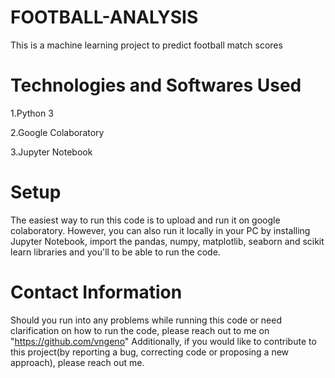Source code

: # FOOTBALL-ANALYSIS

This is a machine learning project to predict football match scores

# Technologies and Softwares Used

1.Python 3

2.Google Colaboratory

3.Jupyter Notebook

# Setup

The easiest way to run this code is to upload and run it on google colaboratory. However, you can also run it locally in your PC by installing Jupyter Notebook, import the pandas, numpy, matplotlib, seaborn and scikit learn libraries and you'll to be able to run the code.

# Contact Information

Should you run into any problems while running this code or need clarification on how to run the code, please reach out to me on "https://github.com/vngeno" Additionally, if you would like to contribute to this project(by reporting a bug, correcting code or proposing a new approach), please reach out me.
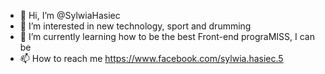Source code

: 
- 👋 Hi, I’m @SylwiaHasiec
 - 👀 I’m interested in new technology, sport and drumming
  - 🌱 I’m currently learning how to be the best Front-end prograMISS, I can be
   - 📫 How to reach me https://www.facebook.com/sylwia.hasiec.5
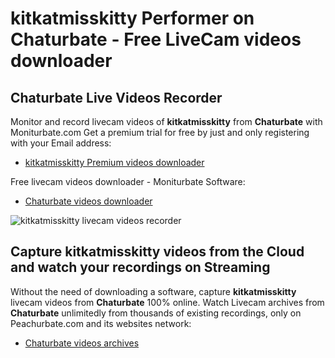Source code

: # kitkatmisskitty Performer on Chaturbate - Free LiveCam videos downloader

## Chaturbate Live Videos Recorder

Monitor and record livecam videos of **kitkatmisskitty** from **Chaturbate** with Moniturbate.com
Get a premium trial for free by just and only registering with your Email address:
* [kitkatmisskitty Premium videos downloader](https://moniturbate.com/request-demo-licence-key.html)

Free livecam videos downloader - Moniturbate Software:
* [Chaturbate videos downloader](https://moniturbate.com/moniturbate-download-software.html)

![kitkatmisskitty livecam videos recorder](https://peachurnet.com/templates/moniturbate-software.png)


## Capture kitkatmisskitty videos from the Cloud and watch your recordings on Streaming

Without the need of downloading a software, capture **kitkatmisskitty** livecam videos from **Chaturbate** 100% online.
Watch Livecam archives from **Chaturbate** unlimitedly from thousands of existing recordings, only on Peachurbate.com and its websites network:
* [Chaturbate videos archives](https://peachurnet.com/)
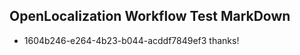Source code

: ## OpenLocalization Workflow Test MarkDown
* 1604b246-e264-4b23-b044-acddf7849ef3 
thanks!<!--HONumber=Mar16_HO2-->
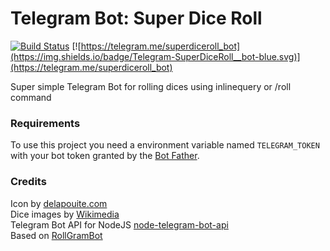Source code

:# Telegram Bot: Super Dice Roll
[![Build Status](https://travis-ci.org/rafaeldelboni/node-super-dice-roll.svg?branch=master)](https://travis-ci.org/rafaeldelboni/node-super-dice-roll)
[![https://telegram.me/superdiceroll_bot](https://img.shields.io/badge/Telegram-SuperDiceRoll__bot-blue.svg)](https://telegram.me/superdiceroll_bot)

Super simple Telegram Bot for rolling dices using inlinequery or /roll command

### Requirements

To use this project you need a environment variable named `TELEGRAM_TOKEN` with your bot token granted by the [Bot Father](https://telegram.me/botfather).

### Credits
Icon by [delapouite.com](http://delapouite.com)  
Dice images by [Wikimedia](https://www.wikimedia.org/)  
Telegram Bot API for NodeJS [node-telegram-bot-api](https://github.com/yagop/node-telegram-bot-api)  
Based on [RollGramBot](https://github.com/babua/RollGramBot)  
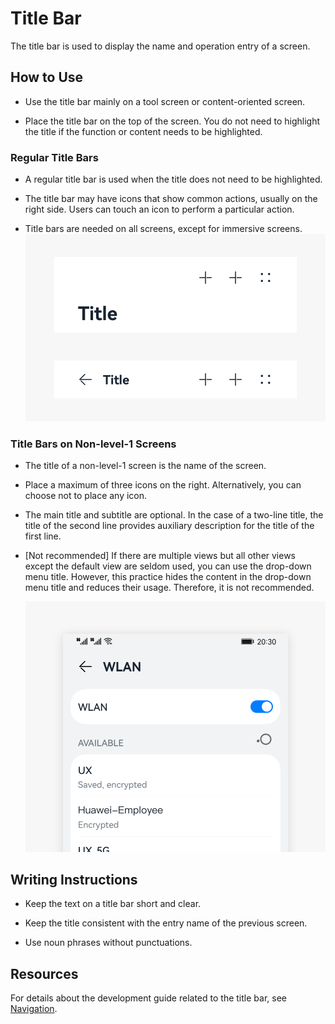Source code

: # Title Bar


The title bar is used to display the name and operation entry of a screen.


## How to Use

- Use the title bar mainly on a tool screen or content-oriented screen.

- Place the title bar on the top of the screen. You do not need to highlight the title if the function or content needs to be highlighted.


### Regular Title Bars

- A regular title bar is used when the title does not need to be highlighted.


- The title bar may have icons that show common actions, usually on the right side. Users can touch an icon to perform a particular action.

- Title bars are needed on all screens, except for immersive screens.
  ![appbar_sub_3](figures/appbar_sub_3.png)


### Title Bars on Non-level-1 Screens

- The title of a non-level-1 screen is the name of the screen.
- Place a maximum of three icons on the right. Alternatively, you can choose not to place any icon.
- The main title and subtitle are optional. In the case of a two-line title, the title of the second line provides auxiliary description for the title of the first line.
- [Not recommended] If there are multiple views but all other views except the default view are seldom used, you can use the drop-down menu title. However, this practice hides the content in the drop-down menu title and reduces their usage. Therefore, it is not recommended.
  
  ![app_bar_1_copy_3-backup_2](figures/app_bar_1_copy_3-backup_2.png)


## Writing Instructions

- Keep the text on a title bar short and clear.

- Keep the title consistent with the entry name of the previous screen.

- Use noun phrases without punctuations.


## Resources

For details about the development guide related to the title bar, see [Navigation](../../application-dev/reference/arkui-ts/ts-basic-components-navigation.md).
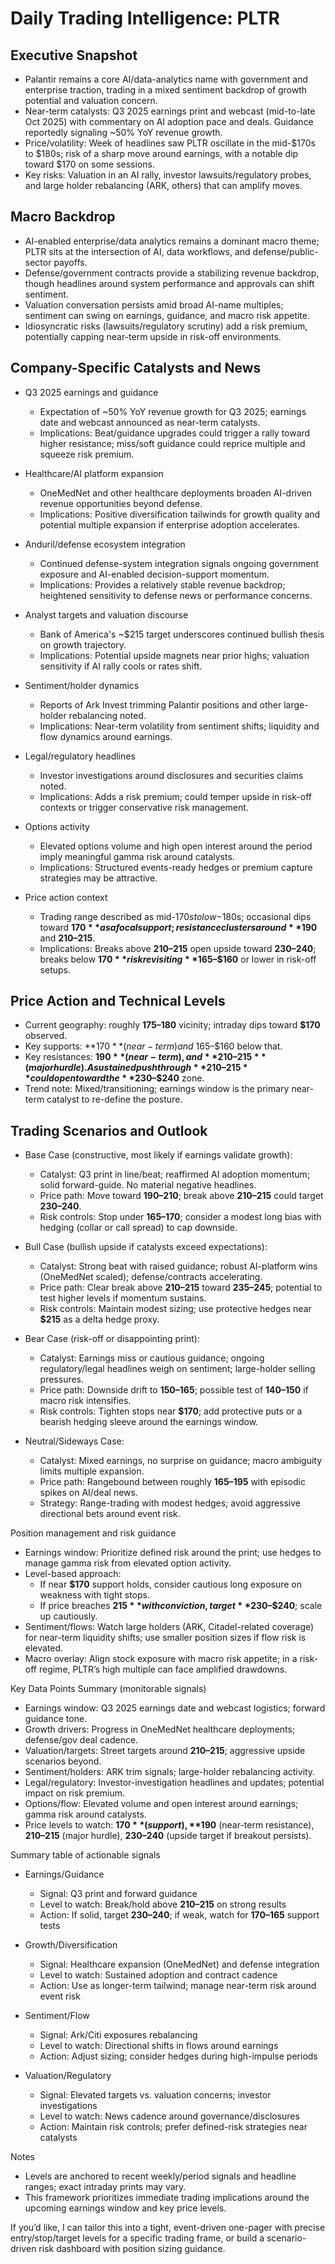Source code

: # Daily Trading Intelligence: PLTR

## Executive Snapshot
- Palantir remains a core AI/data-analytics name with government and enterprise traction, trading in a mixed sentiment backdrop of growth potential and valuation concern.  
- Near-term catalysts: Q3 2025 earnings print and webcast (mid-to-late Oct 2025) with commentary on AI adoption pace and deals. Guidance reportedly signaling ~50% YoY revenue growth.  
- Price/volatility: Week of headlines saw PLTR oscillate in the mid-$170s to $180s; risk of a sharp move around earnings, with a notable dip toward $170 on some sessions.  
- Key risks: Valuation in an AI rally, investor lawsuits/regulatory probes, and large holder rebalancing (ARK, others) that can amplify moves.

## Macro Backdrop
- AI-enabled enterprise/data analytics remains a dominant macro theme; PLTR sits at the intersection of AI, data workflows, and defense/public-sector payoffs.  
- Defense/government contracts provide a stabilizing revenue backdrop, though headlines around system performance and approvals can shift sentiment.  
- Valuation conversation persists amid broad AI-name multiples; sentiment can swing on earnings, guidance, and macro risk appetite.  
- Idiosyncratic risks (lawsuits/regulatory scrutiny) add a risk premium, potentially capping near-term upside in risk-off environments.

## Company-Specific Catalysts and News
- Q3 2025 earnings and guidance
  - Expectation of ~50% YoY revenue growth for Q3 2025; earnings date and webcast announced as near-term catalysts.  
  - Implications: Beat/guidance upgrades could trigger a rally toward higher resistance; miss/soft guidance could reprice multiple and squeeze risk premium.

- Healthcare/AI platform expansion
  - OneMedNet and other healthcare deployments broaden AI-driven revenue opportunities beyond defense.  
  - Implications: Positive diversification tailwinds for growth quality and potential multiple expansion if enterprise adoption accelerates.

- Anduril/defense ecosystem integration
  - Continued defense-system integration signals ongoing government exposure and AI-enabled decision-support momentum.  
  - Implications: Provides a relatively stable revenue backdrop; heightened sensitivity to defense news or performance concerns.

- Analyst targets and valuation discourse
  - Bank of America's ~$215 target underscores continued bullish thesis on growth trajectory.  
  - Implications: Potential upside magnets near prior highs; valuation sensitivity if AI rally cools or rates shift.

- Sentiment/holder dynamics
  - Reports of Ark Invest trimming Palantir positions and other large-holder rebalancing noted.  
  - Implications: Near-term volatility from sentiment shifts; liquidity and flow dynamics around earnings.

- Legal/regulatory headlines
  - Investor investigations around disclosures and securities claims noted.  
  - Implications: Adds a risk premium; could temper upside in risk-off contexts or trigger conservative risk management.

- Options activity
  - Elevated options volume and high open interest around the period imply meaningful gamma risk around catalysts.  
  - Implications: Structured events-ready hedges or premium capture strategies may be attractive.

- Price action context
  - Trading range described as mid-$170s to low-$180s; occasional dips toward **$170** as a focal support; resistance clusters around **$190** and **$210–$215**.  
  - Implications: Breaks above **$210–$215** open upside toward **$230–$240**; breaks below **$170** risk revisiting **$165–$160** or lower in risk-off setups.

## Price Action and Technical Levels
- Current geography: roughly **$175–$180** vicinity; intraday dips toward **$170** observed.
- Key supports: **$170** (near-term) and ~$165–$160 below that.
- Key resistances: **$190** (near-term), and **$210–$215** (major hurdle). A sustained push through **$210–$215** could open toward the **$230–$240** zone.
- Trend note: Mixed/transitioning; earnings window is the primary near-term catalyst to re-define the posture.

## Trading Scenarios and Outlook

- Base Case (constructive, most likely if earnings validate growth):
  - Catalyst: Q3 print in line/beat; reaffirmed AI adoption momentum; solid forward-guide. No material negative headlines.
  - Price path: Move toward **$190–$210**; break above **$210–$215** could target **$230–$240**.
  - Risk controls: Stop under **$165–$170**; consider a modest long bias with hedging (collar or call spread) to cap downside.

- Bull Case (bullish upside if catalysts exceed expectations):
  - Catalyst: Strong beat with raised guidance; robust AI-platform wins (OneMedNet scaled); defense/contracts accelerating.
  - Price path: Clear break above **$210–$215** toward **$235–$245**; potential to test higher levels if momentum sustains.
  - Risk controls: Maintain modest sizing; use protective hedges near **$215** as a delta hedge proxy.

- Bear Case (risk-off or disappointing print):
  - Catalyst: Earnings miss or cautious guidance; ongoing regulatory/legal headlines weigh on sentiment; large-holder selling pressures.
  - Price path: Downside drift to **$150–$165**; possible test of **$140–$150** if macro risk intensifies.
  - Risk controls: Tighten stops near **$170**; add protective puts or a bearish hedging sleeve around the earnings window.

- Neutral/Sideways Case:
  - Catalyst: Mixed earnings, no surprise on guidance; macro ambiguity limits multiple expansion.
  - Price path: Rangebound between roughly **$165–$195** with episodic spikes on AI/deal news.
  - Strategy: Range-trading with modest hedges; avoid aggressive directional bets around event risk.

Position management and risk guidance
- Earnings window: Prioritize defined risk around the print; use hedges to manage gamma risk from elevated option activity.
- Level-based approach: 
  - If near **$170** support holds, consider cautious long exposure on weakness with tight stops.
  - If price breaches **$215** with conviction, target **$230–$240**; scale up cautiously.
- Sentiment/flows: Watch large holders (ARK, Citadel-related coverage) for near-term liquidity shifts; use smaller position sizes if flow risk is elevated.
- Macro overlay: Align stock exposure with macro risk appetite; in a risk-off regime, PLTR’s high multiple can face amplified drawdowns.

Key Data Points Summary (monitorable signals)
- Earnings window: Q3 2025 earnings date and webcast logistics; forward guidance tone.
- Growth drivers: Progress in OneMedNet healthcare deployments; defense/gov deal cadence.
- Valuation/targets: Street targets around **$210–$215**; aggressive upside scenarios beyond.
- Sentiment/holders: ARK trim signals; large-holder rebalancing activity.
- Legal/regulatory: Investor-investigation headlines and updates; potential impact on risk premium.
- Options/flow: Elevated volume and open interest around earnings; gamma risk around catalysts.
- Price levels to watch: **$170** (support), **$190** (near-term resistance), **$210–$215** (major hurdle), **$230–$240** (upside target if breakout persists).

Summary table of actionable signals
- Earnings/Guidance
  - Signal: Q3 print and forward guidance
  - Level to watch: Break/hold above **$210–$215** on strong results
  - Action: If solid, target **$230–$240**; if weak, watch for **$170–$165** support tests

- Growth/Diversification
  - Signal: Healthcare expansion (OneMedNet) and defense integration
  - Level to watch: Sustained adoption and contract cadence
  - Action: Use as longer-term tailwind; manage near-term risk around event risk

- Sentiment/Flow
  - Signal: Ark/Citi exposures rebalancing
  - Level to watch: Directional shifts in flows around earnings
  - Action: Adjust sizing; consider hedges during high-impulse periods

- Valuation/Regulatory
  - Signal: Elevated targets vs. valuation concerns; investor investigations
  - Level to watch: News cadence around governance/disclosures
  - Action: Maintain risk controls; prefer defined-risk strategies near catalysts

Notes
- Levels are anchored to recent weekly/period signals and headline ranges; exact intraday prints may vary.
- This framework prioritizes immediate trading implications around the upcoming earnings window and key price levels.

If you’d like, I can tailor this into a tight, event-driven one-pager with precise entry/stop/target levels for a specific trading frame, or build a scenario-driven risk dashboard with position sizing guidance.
^^^^
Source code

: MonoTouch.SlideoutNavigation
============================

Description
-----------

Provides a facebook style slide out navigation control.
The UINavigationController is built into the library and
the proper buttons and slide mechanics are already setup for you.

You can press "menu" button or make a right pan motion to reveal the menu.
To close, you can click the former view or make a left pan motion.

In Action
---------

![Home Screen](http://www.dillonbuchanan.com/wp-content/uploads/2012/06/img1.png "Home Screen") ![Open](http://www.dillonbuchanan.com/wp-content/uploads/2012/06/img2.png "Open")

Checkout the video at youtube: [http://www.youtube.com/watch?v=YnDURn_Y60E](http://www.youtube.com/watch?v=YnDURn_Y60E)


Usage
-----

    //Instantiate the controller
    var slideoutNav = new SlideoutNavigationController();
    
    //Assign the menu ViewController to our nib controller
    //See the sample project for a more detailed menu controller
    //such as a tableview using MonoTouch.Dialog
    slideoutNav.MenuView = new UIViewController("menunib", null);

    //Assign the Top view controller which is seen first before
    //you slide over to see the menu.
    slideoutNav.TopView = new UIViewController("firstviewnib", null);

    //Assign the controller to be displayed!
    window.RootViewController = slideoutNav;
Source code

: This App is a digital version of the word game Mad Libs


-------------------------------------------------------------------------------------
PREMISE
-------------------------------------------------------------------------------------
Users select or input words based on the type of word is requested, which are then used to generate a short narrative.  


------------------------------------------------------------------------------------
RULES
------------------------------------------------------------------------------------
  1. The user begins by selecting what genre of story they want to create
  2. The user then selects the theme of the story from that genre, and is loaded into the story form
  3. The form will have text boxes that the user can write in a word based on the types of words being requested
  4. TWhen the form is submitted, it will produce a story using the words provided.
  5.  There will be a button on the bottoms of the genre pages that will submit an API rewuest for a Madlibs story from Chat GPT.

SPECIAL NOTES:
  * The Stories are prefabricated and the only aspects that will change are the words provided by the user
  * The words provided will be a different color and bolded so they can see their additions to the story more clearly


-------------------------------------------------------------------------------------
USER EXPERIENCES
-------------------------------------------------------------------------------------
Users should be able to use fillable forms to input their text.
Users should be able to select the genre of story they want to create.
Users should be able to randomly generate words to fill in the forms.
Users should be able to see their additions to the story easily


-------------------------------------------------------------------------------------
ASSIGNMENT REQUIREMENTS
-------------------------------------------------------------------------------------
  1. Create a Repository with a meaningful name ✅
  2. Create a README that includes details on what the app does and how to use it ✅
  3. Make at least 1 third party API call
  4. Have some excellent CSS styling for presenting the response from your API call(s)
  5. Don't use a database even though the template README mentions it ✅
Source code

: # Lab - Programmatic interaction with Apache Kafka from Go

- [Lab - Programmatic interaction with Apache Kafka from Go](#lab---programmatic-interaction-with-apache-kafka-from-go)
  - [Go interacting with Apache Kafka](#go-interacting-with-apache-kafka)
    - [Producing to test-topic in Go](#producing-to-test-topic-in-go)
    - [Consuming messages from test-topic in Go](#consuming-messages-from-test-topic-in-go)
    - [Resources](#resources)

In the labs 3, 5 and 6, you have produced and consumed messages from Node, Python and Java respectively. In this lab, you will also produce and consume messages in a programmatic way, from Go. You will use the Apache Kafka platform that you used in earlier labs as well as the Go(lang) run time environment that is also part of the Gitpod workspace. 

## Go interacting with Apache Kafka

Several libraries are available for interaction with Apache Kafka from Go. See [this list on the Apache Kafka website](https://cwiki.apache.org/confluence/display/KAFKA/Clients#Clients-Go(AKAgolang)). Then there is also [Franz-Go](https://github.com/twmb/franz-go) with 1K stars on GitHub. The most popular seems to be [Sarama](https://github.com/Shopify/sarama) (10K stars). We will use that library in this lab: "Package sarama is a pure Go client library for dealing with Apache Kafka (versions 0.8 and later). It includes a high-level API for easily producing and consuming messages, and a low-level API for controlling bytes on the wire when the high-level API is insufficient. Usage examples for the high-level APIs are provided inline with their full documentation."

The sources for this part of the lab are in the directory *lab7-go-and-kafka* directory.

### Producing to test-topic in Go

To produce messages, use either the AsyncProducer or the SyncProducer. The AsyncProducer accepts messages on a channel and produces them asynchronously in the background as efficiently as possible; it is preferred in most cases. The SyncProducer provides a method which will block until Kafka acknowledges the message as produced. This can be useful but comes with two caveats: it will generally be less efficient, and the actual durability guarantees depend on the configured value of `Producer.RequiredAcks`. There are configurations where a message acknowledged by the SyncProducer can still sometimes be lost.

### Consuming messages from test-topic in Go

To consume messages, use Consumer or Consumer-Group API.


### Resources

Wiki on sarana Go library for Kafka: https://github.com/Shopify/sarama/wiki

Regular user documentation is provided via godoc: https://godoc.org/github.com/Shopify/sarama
^^^^
### TASK REQUIREMENTS
Convert everything in the material from the line containing "- Growth/Diversification" down to the line containing "- This framework" into a Markdown table with the columns Row and Source line. Number each line and skip the blank ones.

### RESULT OF THE EXERCISE
| Row | Source line |
|---|---|
| 1 | - Growth/Diversification |
| 2 |   - Signal: Healthcare expansion (OneMedNet) and defense integration |
| 3 |   - Level to watch: Sustained adoption and contract cadence |
| 4 |   - Action: Use as longer-term tailwind; manage near-term risk around event risk |
| 5 | - Sentiment/Flow |
| 6 |   - Signal: Ark/Citi exposures rebalancing |
| 7 |   - Level to watch: Directional shifts in flows around earnings |
| 8 |   - Action: Adjust sizing; consider hedges during high-impulse periods |
| 9 | - Valuation/Regulatory |
| 10 |   - Signal: Elevated targets vs. valuation concerns; investor investigations |
| 11 |   - Level to watch: News cadence around governance/disclosures |
| 12 |   - Action: Maintain risk controls; prefer defined-risk strategies near catalysts |
| 13 | Notes |
| 14 | - Levels are anchored to recent weekly/period signals and headline ranges; exact intraday prints may vary. |
| 15 | - This framework prioritizes immediate trading implications around the upcoming earnings window and key price levels. |